Как кошка смотрела на королей и другие мемуаразмы | страница 24



Что называется, прошли годы. Рухнул Советский Союз, Юрий Афанасьев основал РГГУ, а при нем – Институт высших гуманитарных исследований, в котором великие гуманитарии могли бы спокойно заниматься научной деятельностью. Кнабе с самого основания в 1992 году стал сотрудником ИВГИ. А я сначала приходила туда вольнослушательницей – а потом и «вольновыступательницей» – на разные конференции и доклады, а потом, в 2006 году, с легкой руки покойной Елены Петровны Шумиловой, всеобщего «волшебного помощника», поступила туда на полставки – и поскольку это была моя первая служба, а до этого, как уже говорилось, я всю жизнь была «пролетарием умственного труда», то я эту перемену в своей жизни определила так: «Благодаря Елене Петровне я потеряла половину своей академической невинности». Таким образом, я стала служить с Кнабе в одном институте и встречаться с ним регулярно. Не то чтобы призрак норковой шапочки постоянно вставал перед моими глазами, но изредка я все-таки эту историю вспоминала, однако поскольку Георгий Степанович ни о чем подобном не заговаривал, то я тихо радовалась: значит, все забыто. Радовалась, как оказалось, напрасно. Не помню, случилось ли это на каком-то юбилее ИВГИ или просто на импровизированном «банкете» после конференции, но вдруг, когда дело уже дошло до уборки посуды со стола, Георгий Степанович подошел ко мне и, я бы сказала, довольно игриво, но одновременно и грозно спросил: «А кошечка-то ваша?! Наказать ее нужно было». Похолодев, я пролепетала: «Кошечка давно умерла». – «Ну-ну!» – довольным голосом ответил ГС. То есть он, может быть, и простил, но не забыл.

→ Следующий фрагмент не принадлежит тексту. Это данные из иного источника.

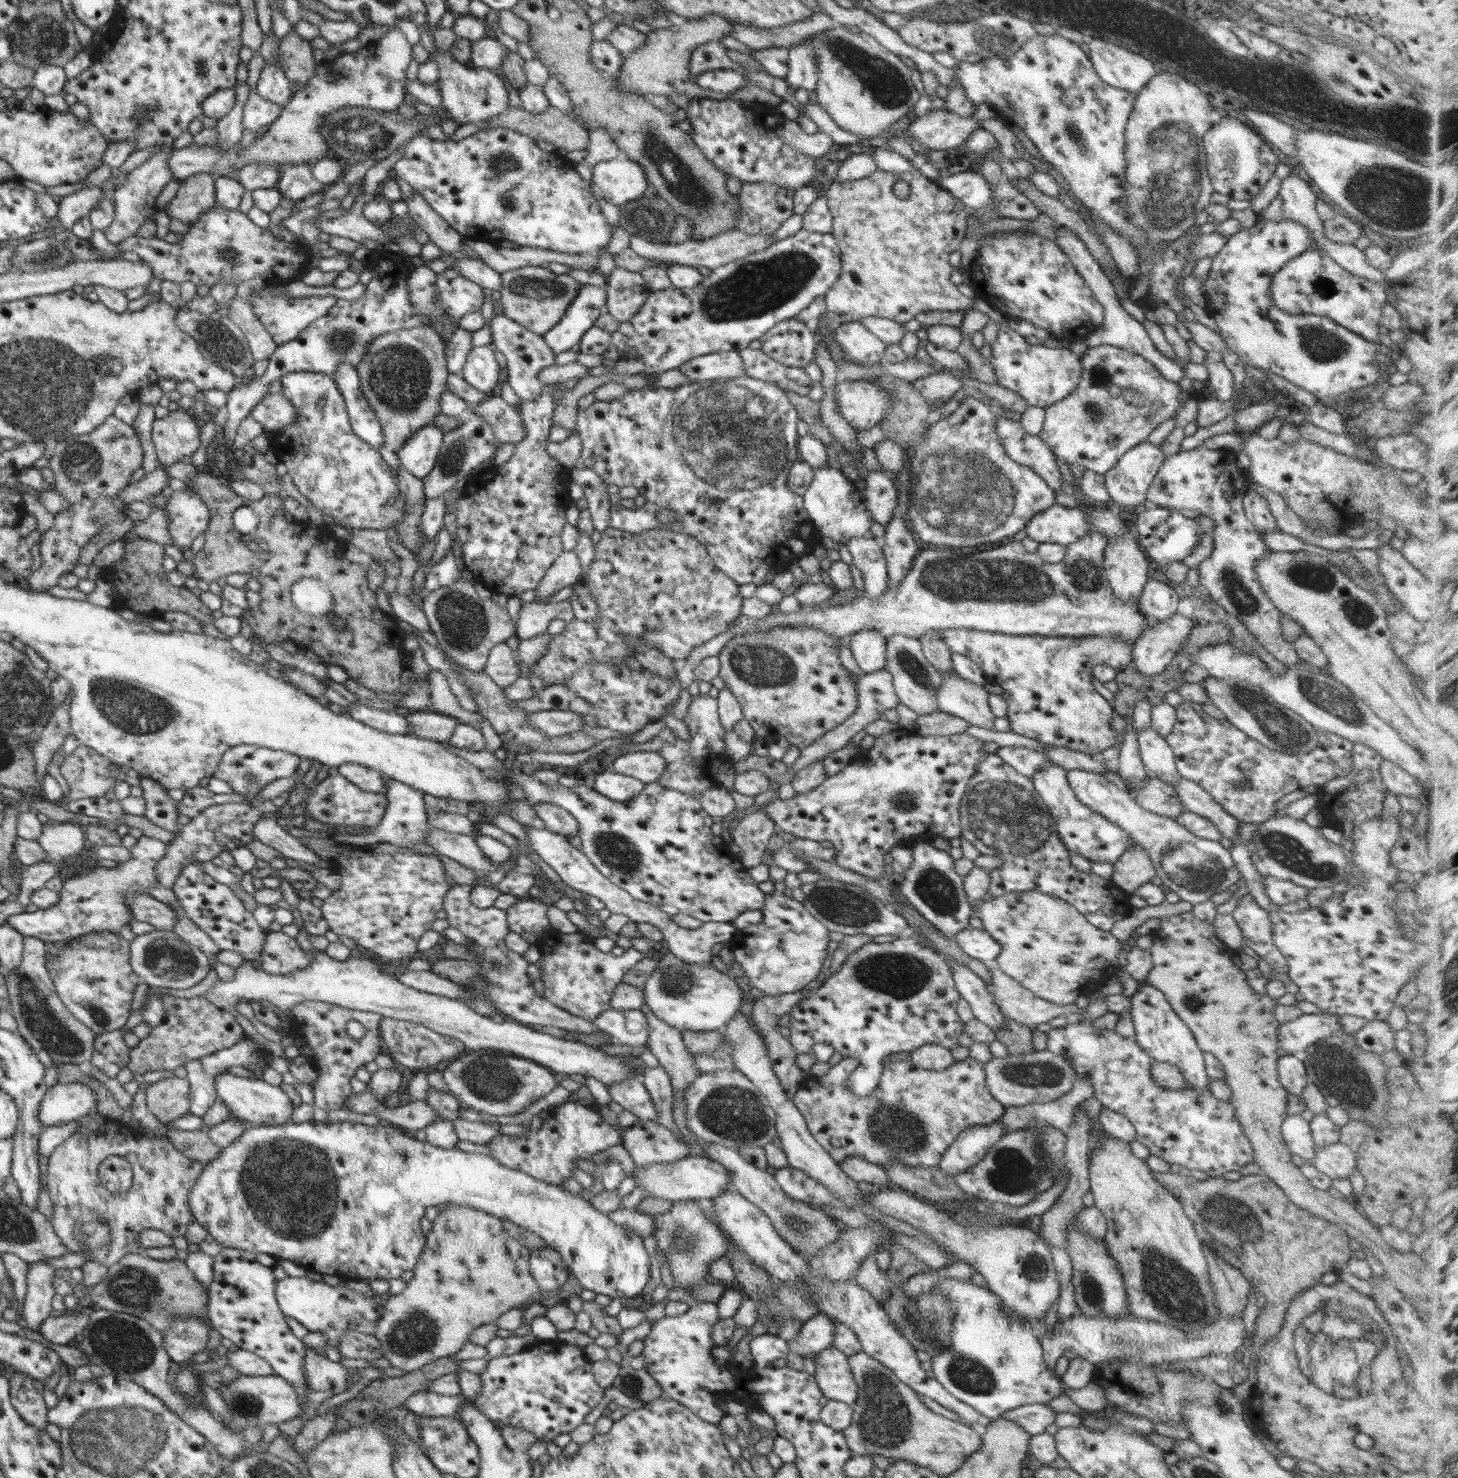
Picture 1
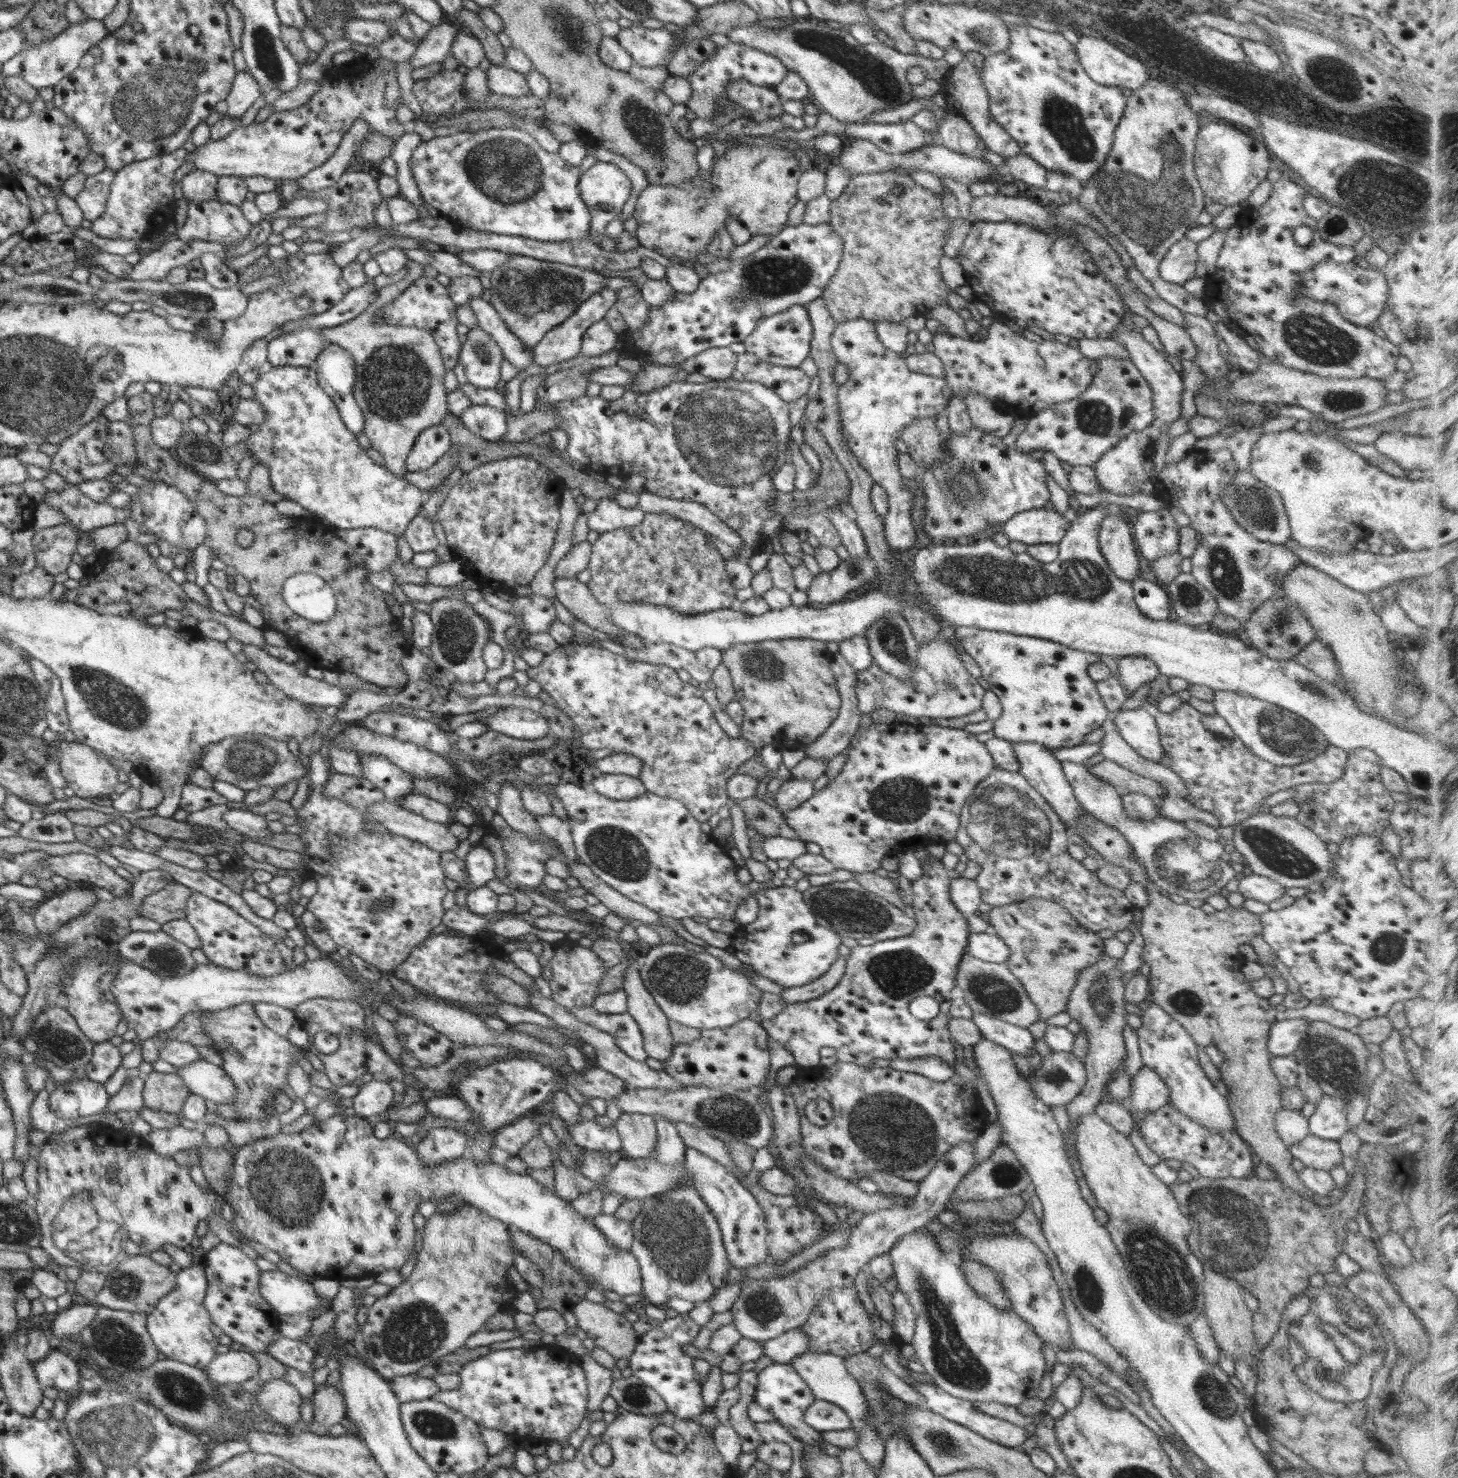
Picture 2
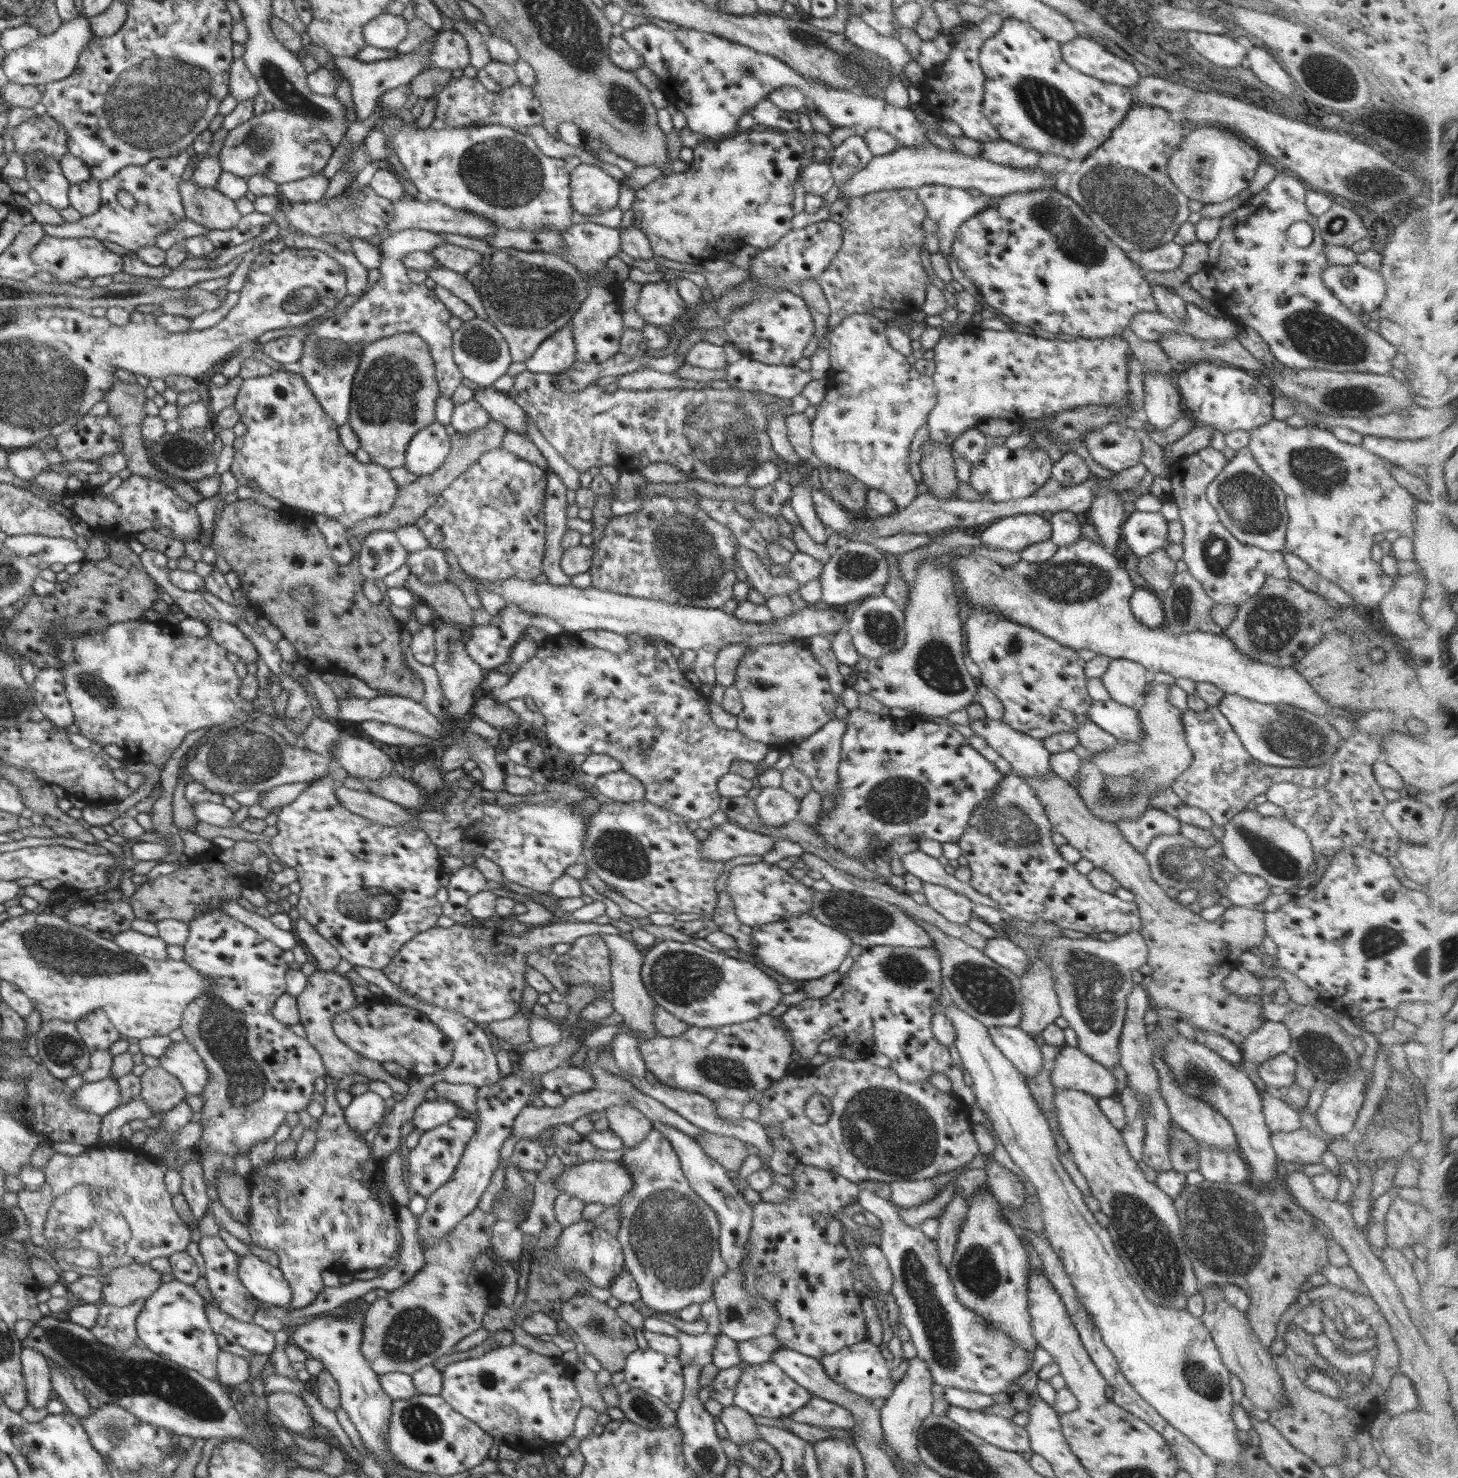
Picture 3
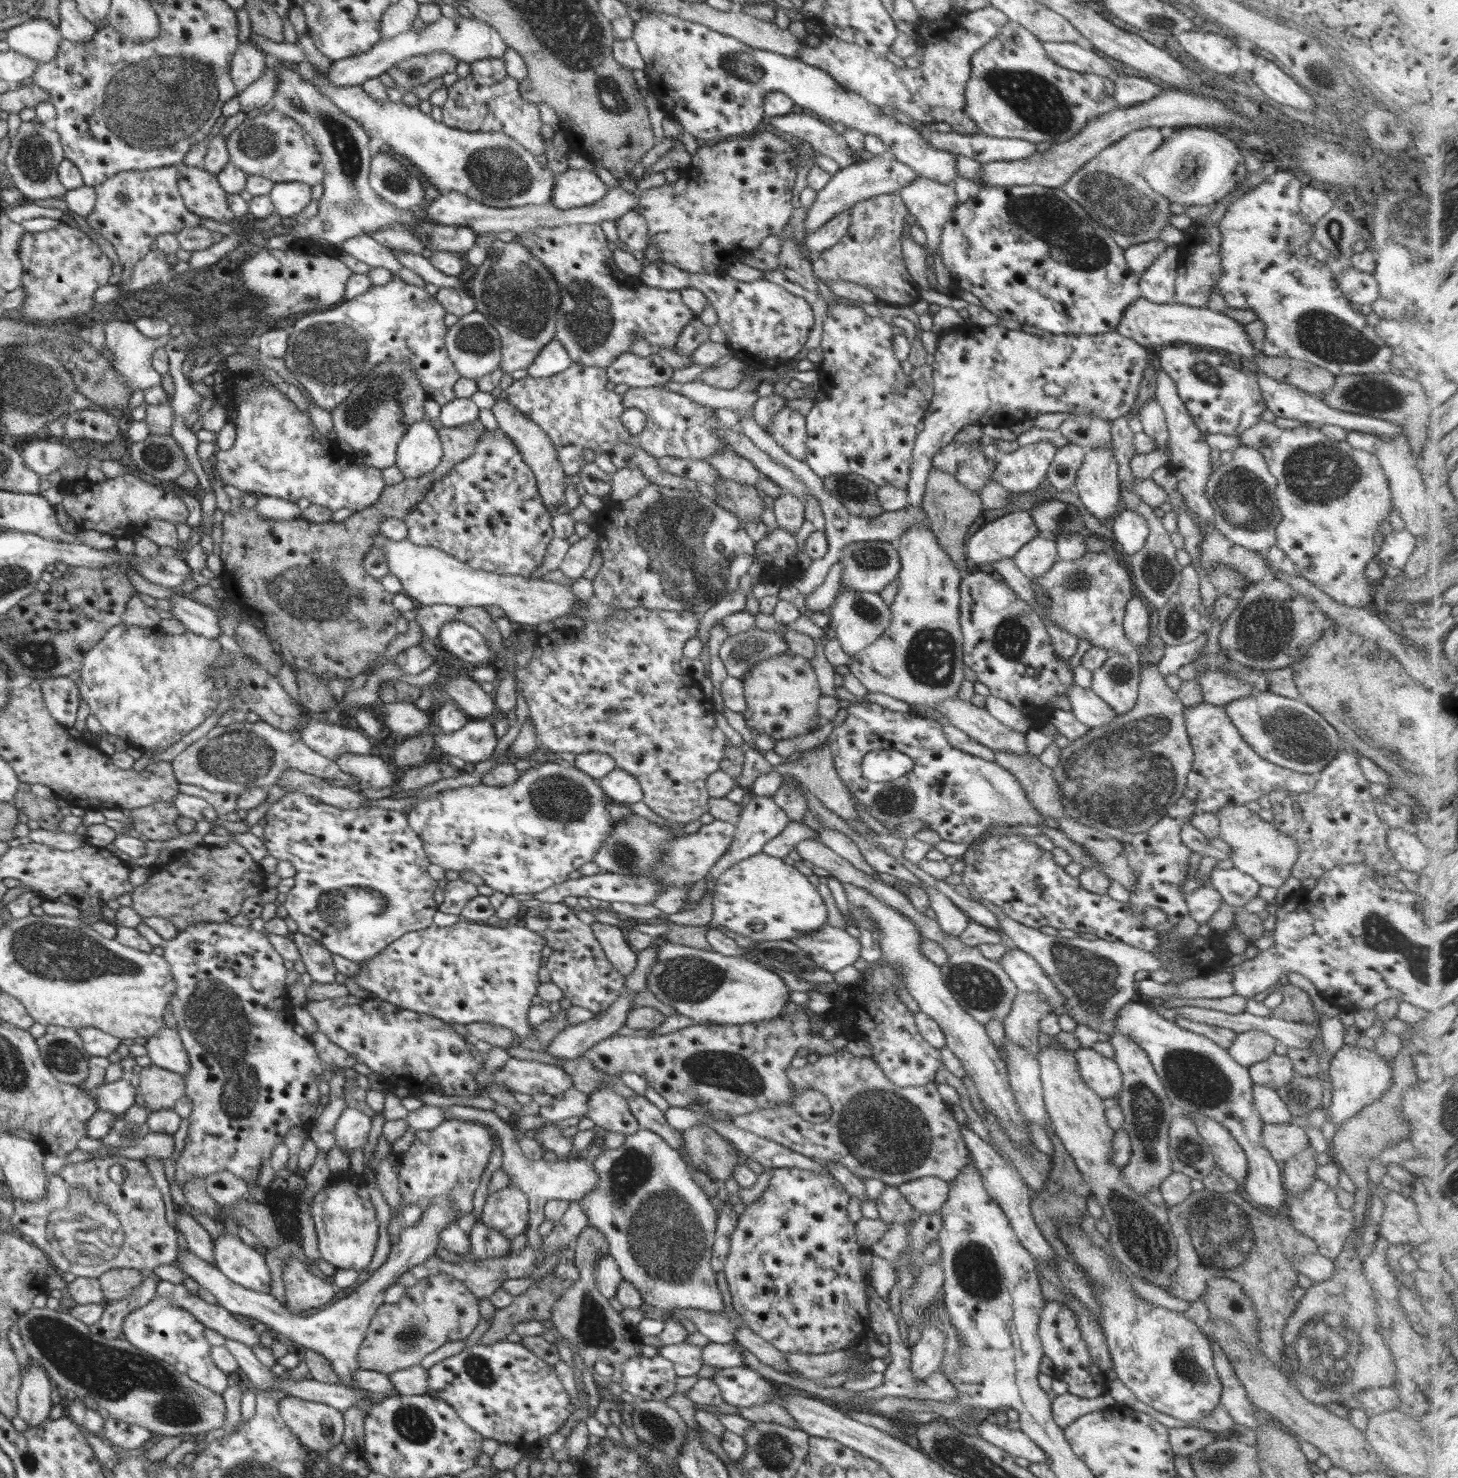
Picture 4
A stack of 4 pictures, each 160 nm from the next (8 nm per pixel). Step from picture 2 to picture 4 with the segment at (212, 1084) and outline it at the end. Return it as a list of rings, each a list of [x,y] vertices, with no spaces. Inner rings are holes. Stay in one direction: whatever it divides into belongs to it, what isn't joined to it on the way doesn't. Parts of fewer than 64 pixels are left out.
[[[163,1026],[154,1036],[146,1038],[144,1045],[147,1055],[155,1064],[164,1070],[175,1072],[183,1077],[189,1071],[188,1053],[185,1051],[181,1036],[176,1029]]]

Остальные эпизоды, конечно, уступают этому в яркости и нелепости.

Здороваться надо!

Следующий эпизод произошел в 1972 году. Я на зимних каникулах побывала в Ленинграде, и поскольку как раз в 1972 году в «Книге», главным редактором которой был мой папа, вышло первое издание книги Вадима Эразмовича Вацуро и Максима Исааковича Гиллельсона «Сквозь умственные плотины», то я этим воспользовалась как поводом познакомиться с Вадимом Эразмовичем. И в самом деле пришла в Пушкинский Дом, познакомилась, и мы пошли на лестницу: он – курить, а я – при сем присутствовать, и туда же пришел Юрий Давыдович Левин, и они передо мной, двадцатилетней девчонкой, устроили целое представление – обмен эпиграммами. Теперь эти эпиграммы напечатаны в «Вацуриане», вошедшей в составленную вдовой Вацуро Тамарой Федоровной Селезневой книгу «В. Э. Вацуро: Материалы к биографии» (2005), причем датированы 1965 годом, так что в 1972 году это явно было концертное исполнение. Но концерт был восхитительный. С тех пор, когда я встречаю в печатных текстах имя ирландского поэта Томаса Мура, я вспоминаю первым делом не его восточную повесть «Лалла Рук» и не его дружбу с Байроном, а эпиграмму Левина, продекламированную на лестнице Пушкинского Дома: «Напрасно думает Вацуро, / Что написал статью про Мура. / Увы, из-под его пера / Не Мур явился, а мура». Но рассказ-то мой не об этом, а о том, что было, когда я вернулась в Москву. Вацуро попросил меня передать какой-то пакет Юрию Владимировичу Манну. А Манн, как я уже сказала в интервью, был автором первой книги, которая перевернула мои представления о литературоведении, я перед ним тоже благоговела. Жил он в десяти минутах от меня. Я позвонила, договорилась о встрече и отправилась к нему с ленинградской посылкой. Вошла и поздоровалась. В ответ послышалось: «Здороваться надо!» – ??? – «Я поздоровалась», – пролепетала я. «Да что вы, это я не вам!» Выяснилось, что реплика относилась к сыну Юрия Владимировича, тогда подростку лет 14–15, а впоследствии главному редактору газеты «СПИД-инфо».